The blue/italic portions indicate that the cops really think the whole thing is bullshit, but they dare not say so. Hey! It says there are creepy clowns ON THE INTERNET. So it must be true.





RELATED BLOG POST (one of my better ones, I think!):  

I Hate Clowns

Addenda. WHY we are afraid of clowns. The Experts Speak!

So-called “creepy clown” encounters are making people nervous across Canada and the U.S.

The sightings may be part of a viral trend that swept into several U.S. cities, where there have been reports of clowns terrorizing children and stalking people in the street. But why are we so scared of clowns to begin with?

Child and adolescent psychiatrist Steven Schlozman says it has something to do with how clowns are portrayed in popular culture.

“They are supposed to be fun, but they have been part of the horror canon now for awhile, at least 20 years and probably more,” Schlozman told CTV News Channel on Thursday.




He points to films and television shows that have taken the idea of a fun-loving, happy clown and turned it on its head, introducing the maniacal killer character clowns into our thriller lexicon.

From a neuro-biology perspective, Schlozman said clowns also “violate” the rules of pattern recognition.

“We know what a person looks like -- they’ve got two eyes, a nose and a mouth, and so do clowns,” Schlozman said.

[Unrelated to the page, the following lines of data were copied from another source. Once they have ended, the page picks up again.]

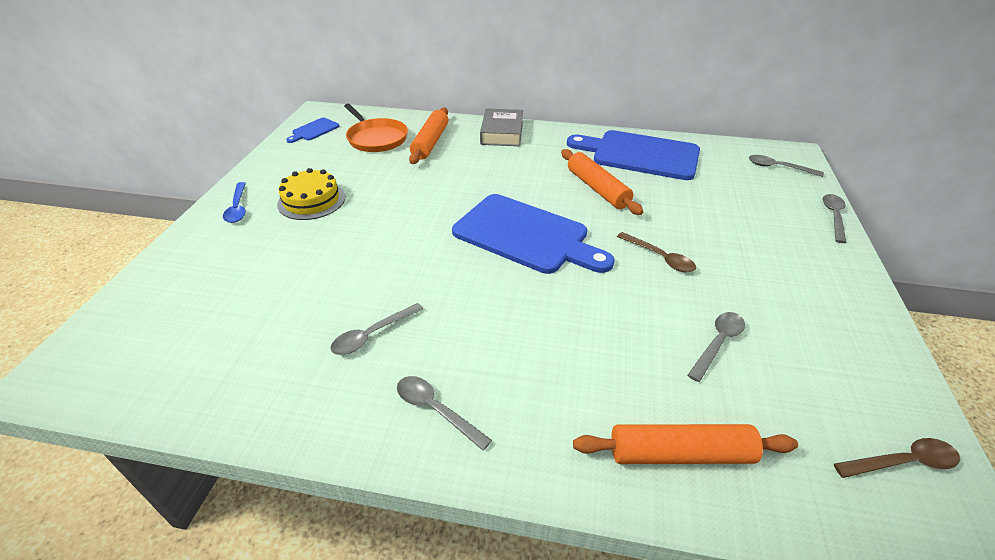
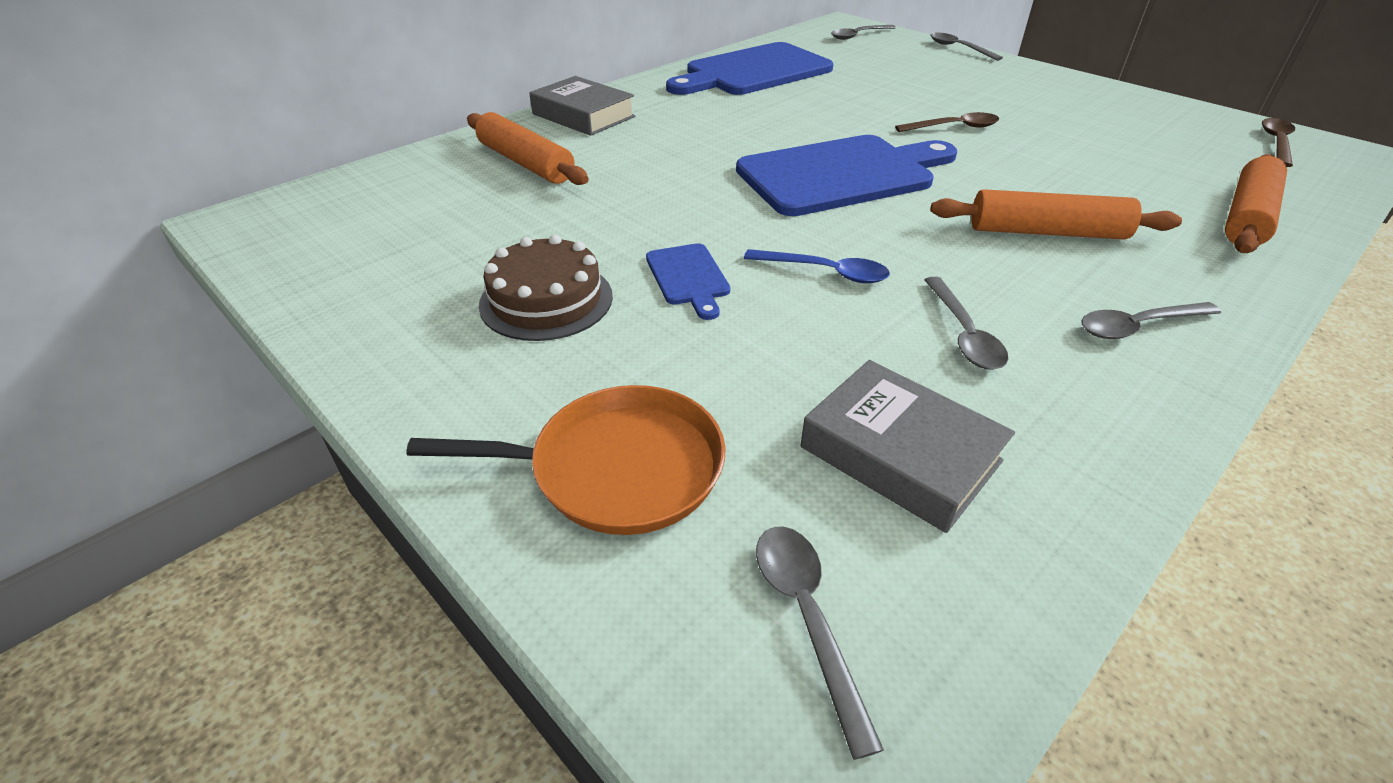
camera: 55 degrees left, 0 degrees up
(237, 208) = (456, 385): blue spoon -> blue spoon (825, 272)
(250, 341) = (900, 454): none -> grey book
(311, 200) = (546, 300): yellow cake -> brown cake
(314, 130) = (300, 241): blue cutting board -> blue cutting board (688, 277)
(376, 138) = (437, 197): orange pan -> orange pan (617, 468)
(597, 189) = (793, 111): orange rolling pin -> orange rolling pin (1047, 232)
(718, 343) = (1105, 151): grey spoon -> grey spoon (807, 618)

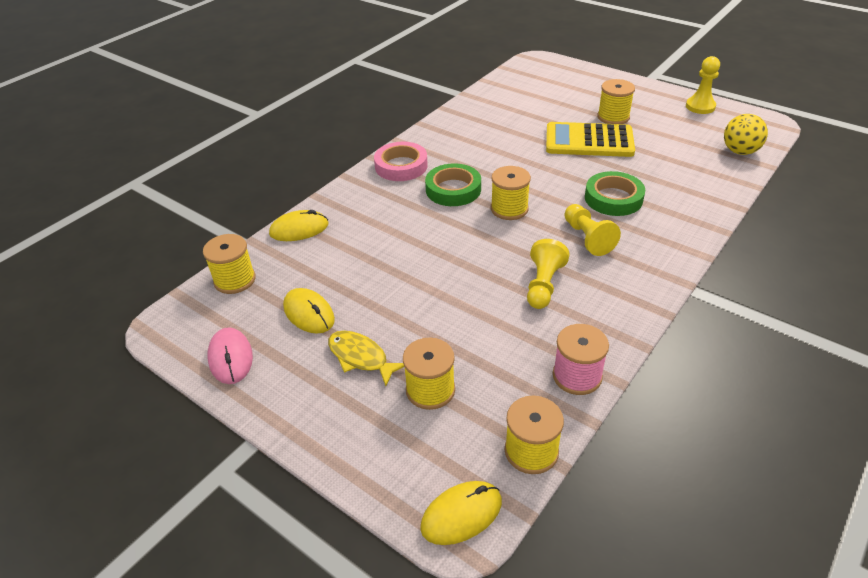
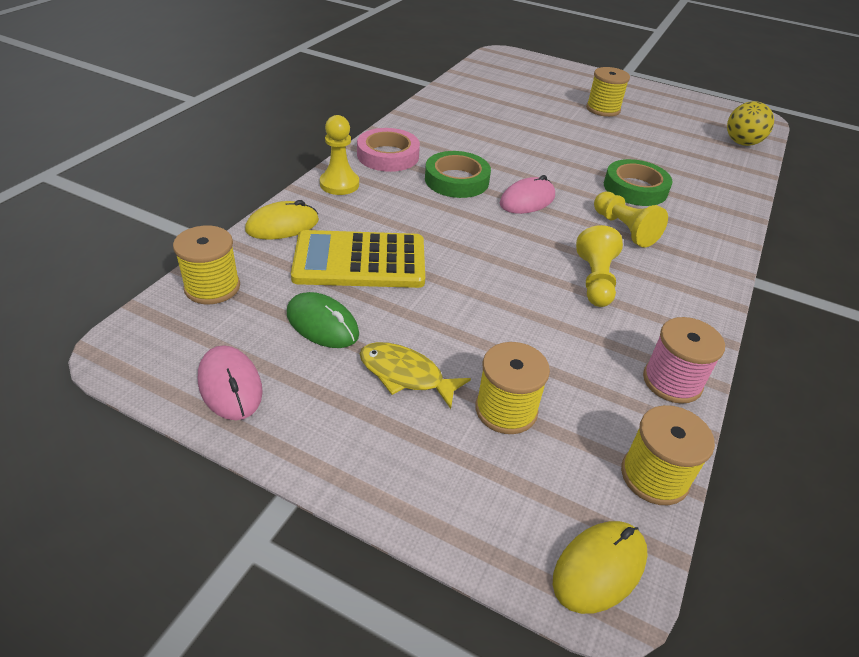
camera: 15 degrees left, 0 degrees up
(309, 313) = (322, 324): yellow mouse -> green mouse
(509, 209) = (527, 200): yellow spool -> pink mouse
(589, 141) = (587, 132): yellow calculator -> yellow calculator (360, 261)
(700, 106) = (685, 101): yellow pawn -> yellow pawn (339, 184)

But with clowns, their facial features are exaggerated and “grotesque.”




In addition, their features are frozen or “stuck,” says Schlozman.

“There’s a permanently painted smile or a permanently painted frown, so you don’t actually know what their motivation is,” he said. “That’s I think what gives people a bit of the willies.”

Schlozman acknowledges some of the fear of clowns is circumstance.

“I think clowns at the circus or a birthday party are not that scary,” Schlozman said. “Clowns in your backyard – that’s a little creepy. I wouldn’t want to see it.”